Look for the word "Liberation" in the entries and copy every line where it shows up.
^^^^
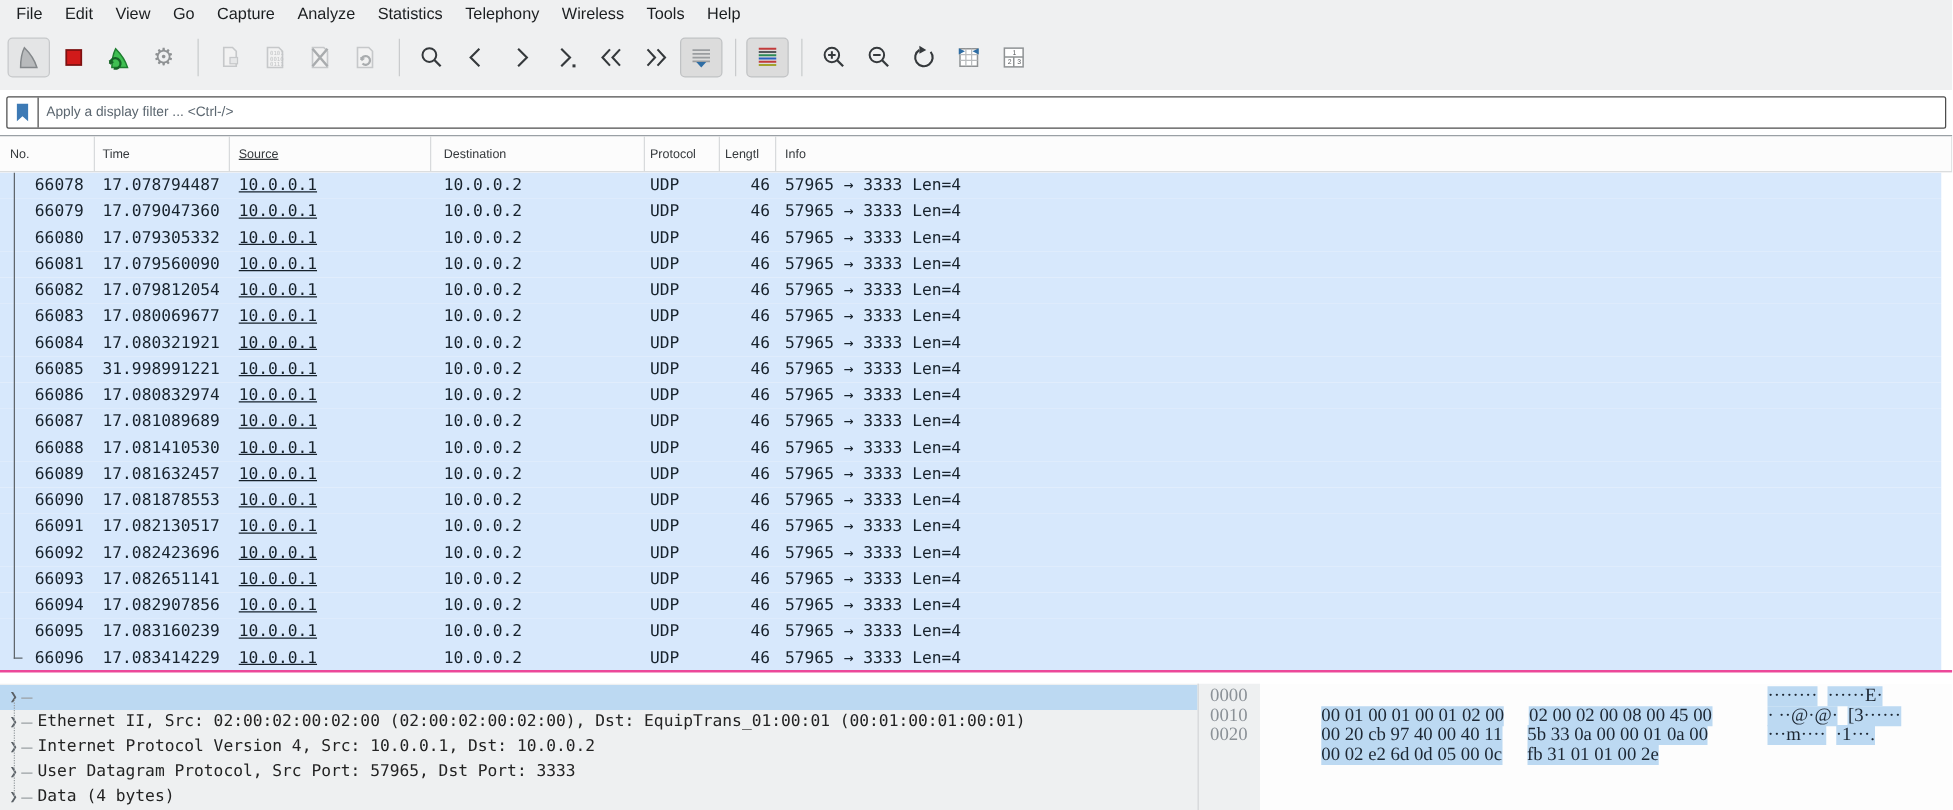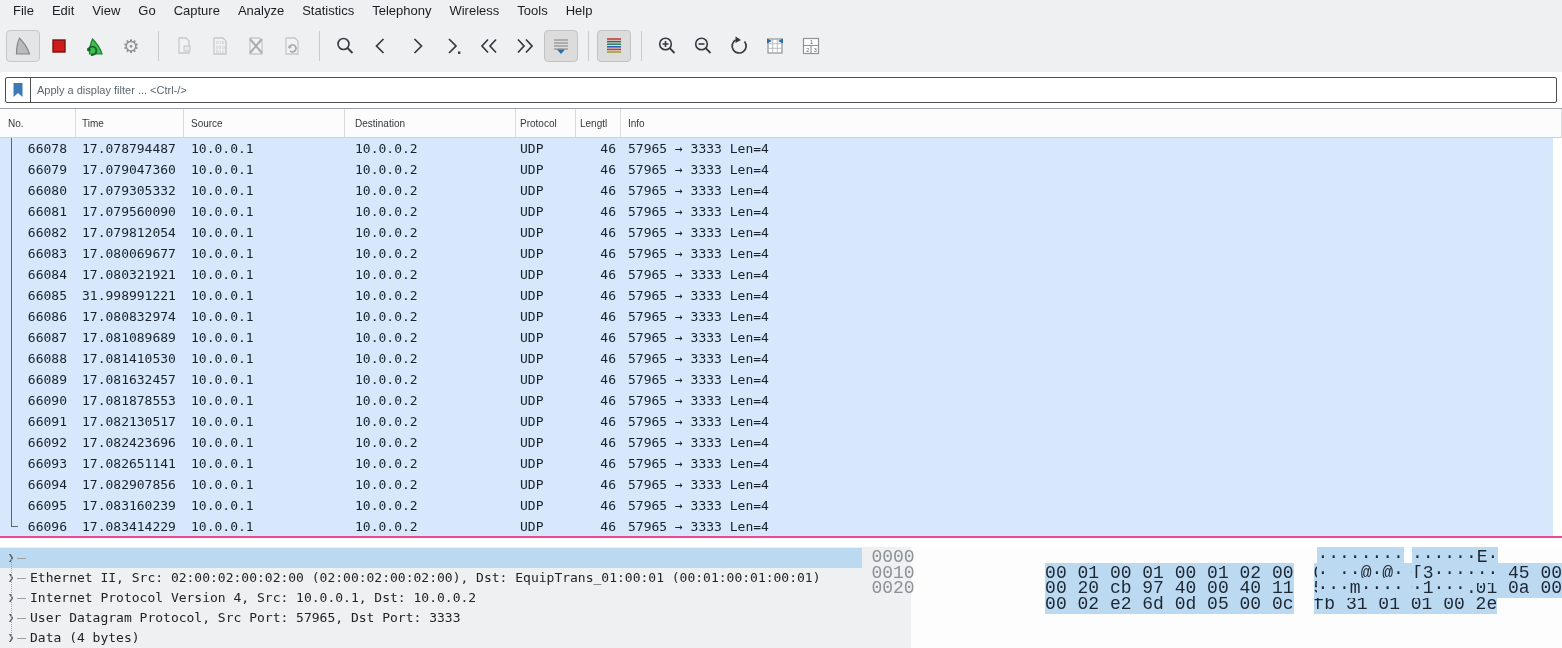--- a/index.html
+++ b/index.html
@@ -51,21 +51,21 @@
   }
   .pl-header .c { border-right: 1px solid #d8dadc; height: 100%; display:flex; align-items:center; }
   .pl-body {
     height: 400px; background: #fff; position: relative;
     font-family: "DejaVu Sans Mono", monospace; font-size: 13px; color: #17222c;
     border-bottom: 2px solid #ec4899; padding-right: 9px; overflow: hidden;
   }
   .plrow { display: flex; height: 21px; line-height: 21px; background: var(--row-bg,#d7e8fc); }
   .c.no    { width: 76px;  text-align: right; padding-right: 9px; }
   .c.time  { width: 108px; padding-left: 6px; }
-  .c.src   { width: 161px; padding-left: 7px; }
+  .c.src   { width: 161px; padding-left: 7px; text-decoration: underline; }
   .c.dst   { width: 171px; padding-left: 10px; }
   .c.proto { width: 60px;  padding-left: 4px; }
   .c.len   { width: 45px;  text-align: right; padding-right: 5px; }
   .c.info  { flex: 1; padding-left: 7px; white-space: nowrap; overflow: hidden; }
   .pl-header .c.no { text-align: left; padding-left: 8px; padding-right: 0; }
   .pl-header .c.len { text-align: left; padding-left: 4px; padding-right: 0; overflow: hidden; white-space: nowrap; }
   .related-line {
     position: absolute; left: 11px; top: 0; width: 7px; height: 389px;
     border-left: 1px solid #5f666c; border-bottom: 1px solid #5f666c;
   }
@@ -80,21 +80,21 @@
   }
   .details-guide {
     position: absolute; left: 11px; top: 12px; height: 78px;
     border-left: 1px dotted #9aa0a4; z-index: 3; pointer-events: none;
   }
   .details-row { height: 20px; line-height: 20px; display: flex; align-items: center; white-space: nowrap; }
   .details-row.selected { background: var(--sel-bg,#bcd9f2); }
   .d-chevron { width: 12px; margin-left: 5px; color: #5a6066; font-size: 11px; text-align:center; flex:0 0 auto; }
   .d-dash { width: 9px; border-top: 1px solid #9aa0a4; margin-right: 4px; flex:0 0 auto; }
   .v-divider { width: 1px; background: #b0b4b8; }
-  .hexpane { flex: 1; background: #fdfdfd; display: flex; font-family: Liberation Mono, monospace; font-size: 18px; }
+  .hexpane { flex: 1; background: #fdfdfd; display: flex; font-family: Liberation Serif, serif; font-size: 15px; }
   .hex-offsets {
     width: 49px; background: #eef0f1; color: #8b9197;
     padding: 3px 0 0 9px; line-height: 15.5px;
   }
   .hex-bytes { flex: 1; padding: 3px 0 0 4px; line-height: 15.5px; color: #1d2733; }
   .hexrow { position: relative; height: 15.5px; white-space: pre; }
   .hx { background: var(--sel-bg,#bcd9f2); }
   .g2 { margin-left: 20px; }
   .ascii { position: absolute; left: 402px; top: 0; white-space: pre; }
   .a2 { margin-left: 8px; }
^^^^
▶ [EXERCISE RESPONSE]
-  .hexpane { flex: 1; background: #fdfdfd; display: flex; font-family: Liberation Mono, monospace; font-size: 18px; }
+  .hexpane { flex: 1; background: #fdfdfd; display: flex; font-family: Liberation Serif, serif; font-size: 15px; }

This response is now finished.